Task set:
• A. According to the Atalanta Under-23 page, which Italian club was the first to set up a reserve team?
• B. Retype the stretch of the Atalanta Under-23 page from "Reserve team of Atalanta" through "Italia Serie C.", word for word.
• C. Put this sentence from the Atalanta Under-23 page into Spanish: "Several other clubs expressed interest in establishing a reserve team during the following years."
---- Selected passage
Atalanta Under-23
- Full name: Atalanta Bergamasca Calcio Under-23
- Nickname: Atalanta U23
- Founded: 4 August 2023; 3 years ago
- Ground: Stadio Comunale, Caravaggio, Italy
- Capacity: 2,180
- Owner(s): La Dea srl (86%) (Stephen Pagliuca and others 55%; Antonio Percassi 45%) Others (14%)
- President: Antonio Percassi
- Manager: Nicola Beati
- League: Serie C Group C
- 2025–26: Serie C Group C, 11th of 20
- Website: www.atalanta.it
| Home colours | Away colours | Third colours |

= Atalanta BC Under-23 =

Reserve team of Atalanta BC

Atalanta Bergamasca Calcio Under-23, or simply Atalanta U23, is a professional football club based in Bergamo, Lombardy, Italy, which acts as the reserve team of club Atalanta. Founded on 4 August 2023, the club competes in Serie C Group A and the Coppa Italia Serie C.

==History==

Historically, Atalanta has been known for its youth academy, both in Italy and across Europe. The Atalanta side that won the 1962–63 Coppa Italia was predominantly composed of players trained in the club's youth ranks such as Angelo Domenghini and Piero Gardoni. Additionally, many players who began their professional careers at Atalanta went on to play in Europe's most successful clubs, such as Gaetano Scirea (who would also win the 1982 FIFA World Cup with Italy).

Following Italy's failure to qualify for the 2018 FIFA World Cup, the Italian Football Federation implemented several reforms, among them the reintroduction of reserve teams, which already existed in other countries such as Spain, Germany, Portugal, and England. They play in the same league system as first teams, subject to special regulations such as being restricted to a lower division than that of their corresponding first team. Juventus was the first Italian club to establish a reserve team; Juventus Next Gen (then known as Juventus U23) was admitted to the 2018–19 Serie C on 3 August 2018. Several other clubs expressed interest in establishing a reserve team during the following years. However, prior to 2023, none materialized, and reserve teams drew criticism from fans of Serie B and Serie C clubs; FIGC president Gabriele Gravina nonetheless defended the project.
--------
---- Data lines
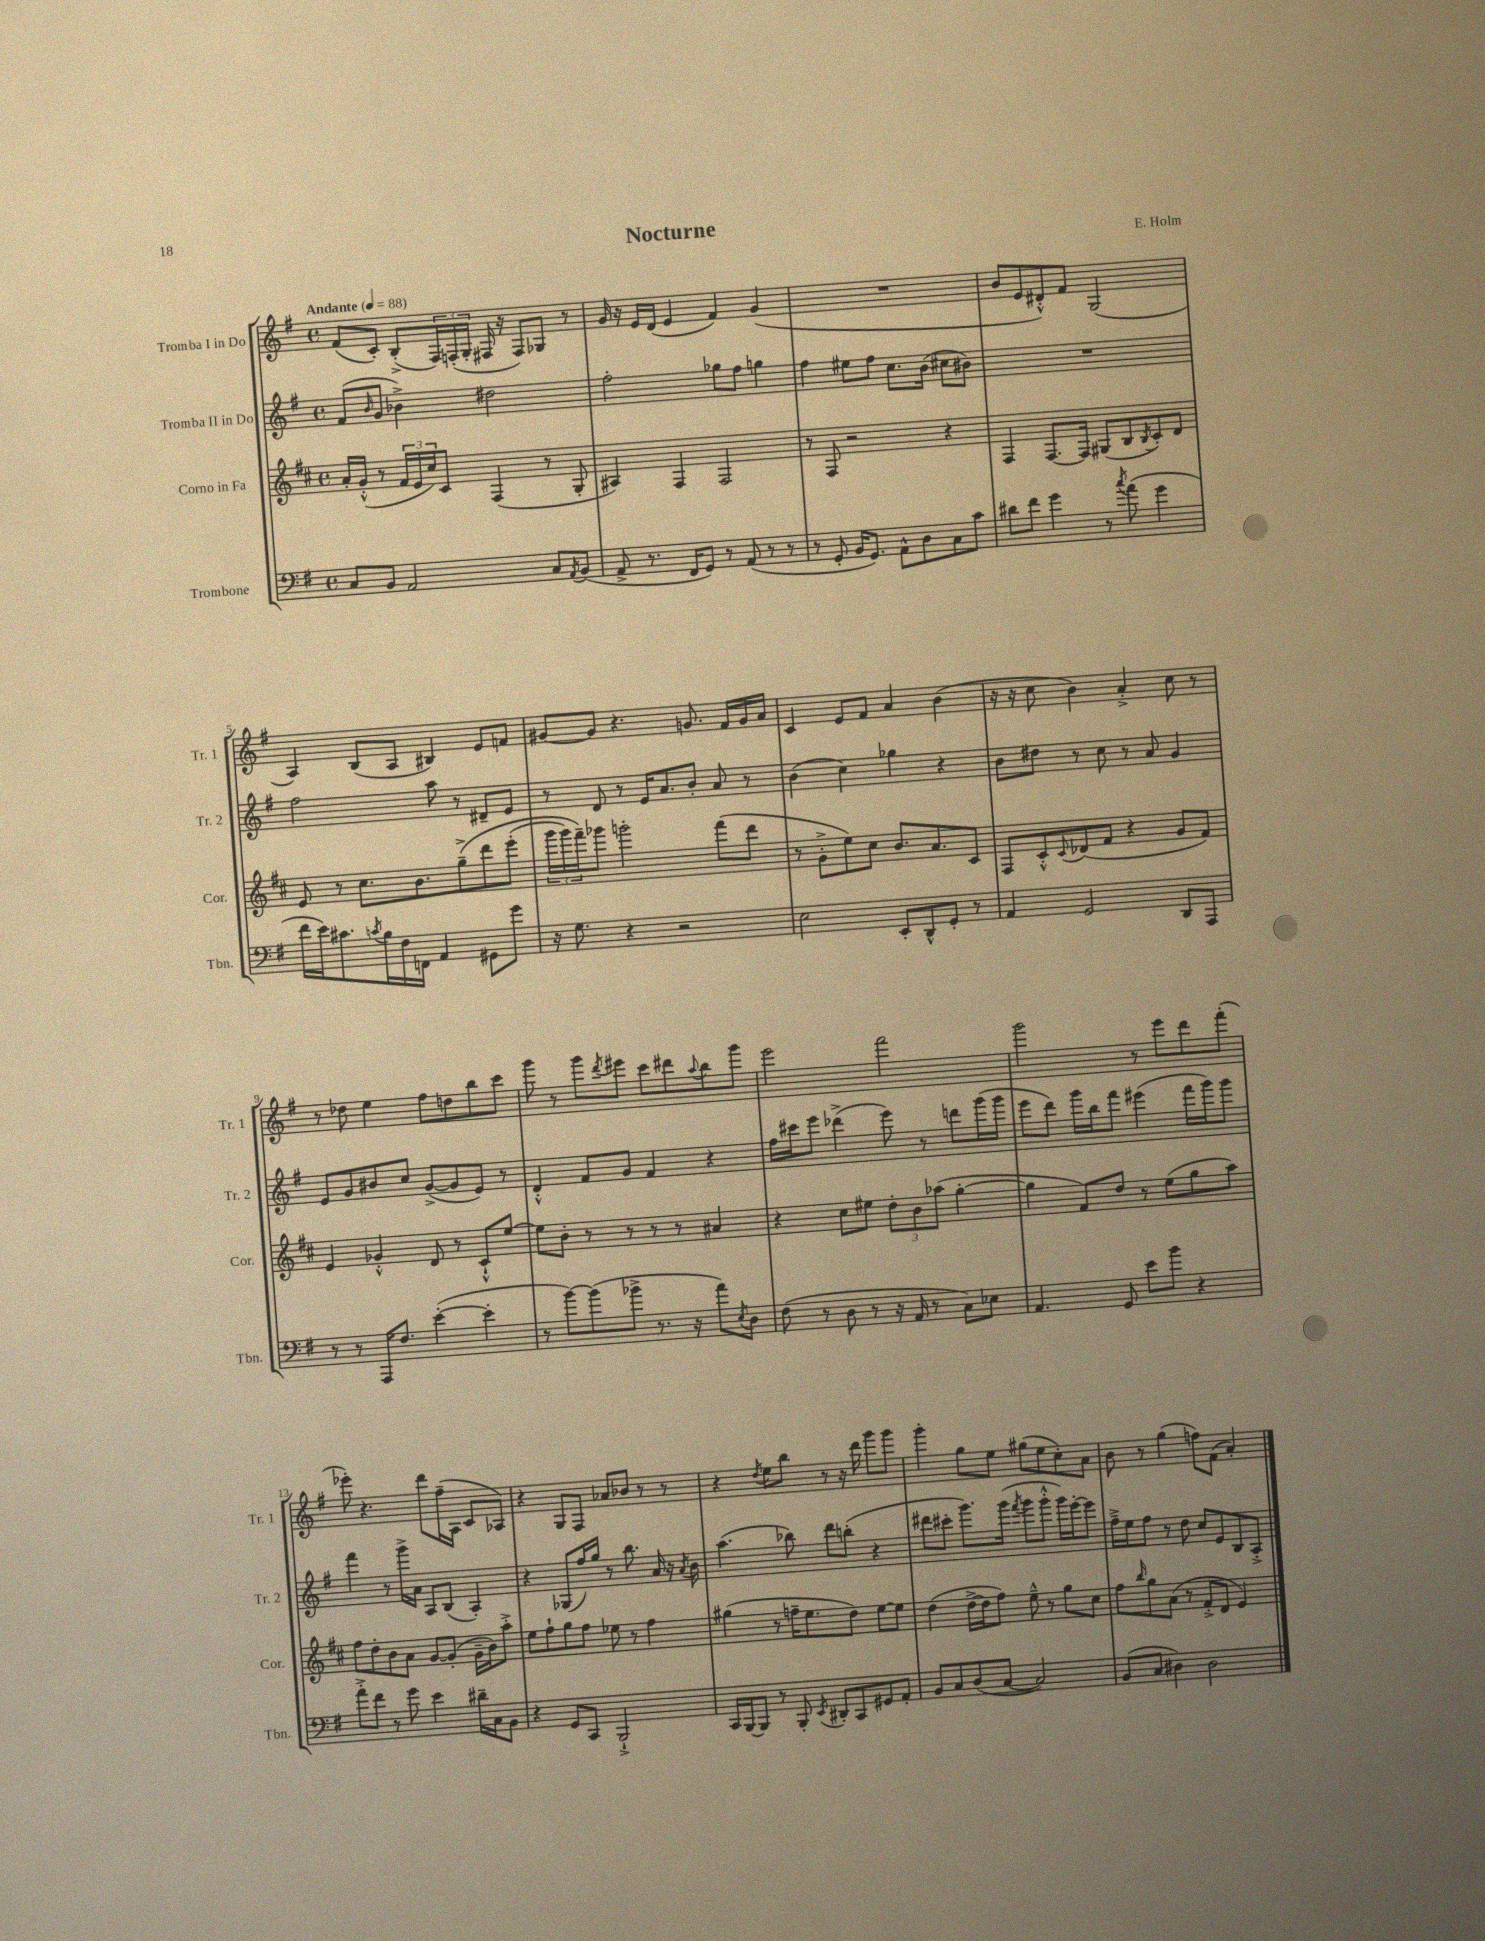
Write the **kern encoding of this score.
--------
Task results:
• A. Juventus

• B.
Reserve team of Atalanta BC

Atalanta Bergamasca Calcio Under-23, or simply Atalanta U23, is a professional football club based in Bergamo, Lombardy, Italy, which acts as the reserve team of club Atalanta. Founded on 4 August 2023, the club competes in Serie C Group A and the Coppa Italia Serie C.

• C. Varios otros clubes expresaron interés en crear un equipo filial durante los años siguientes.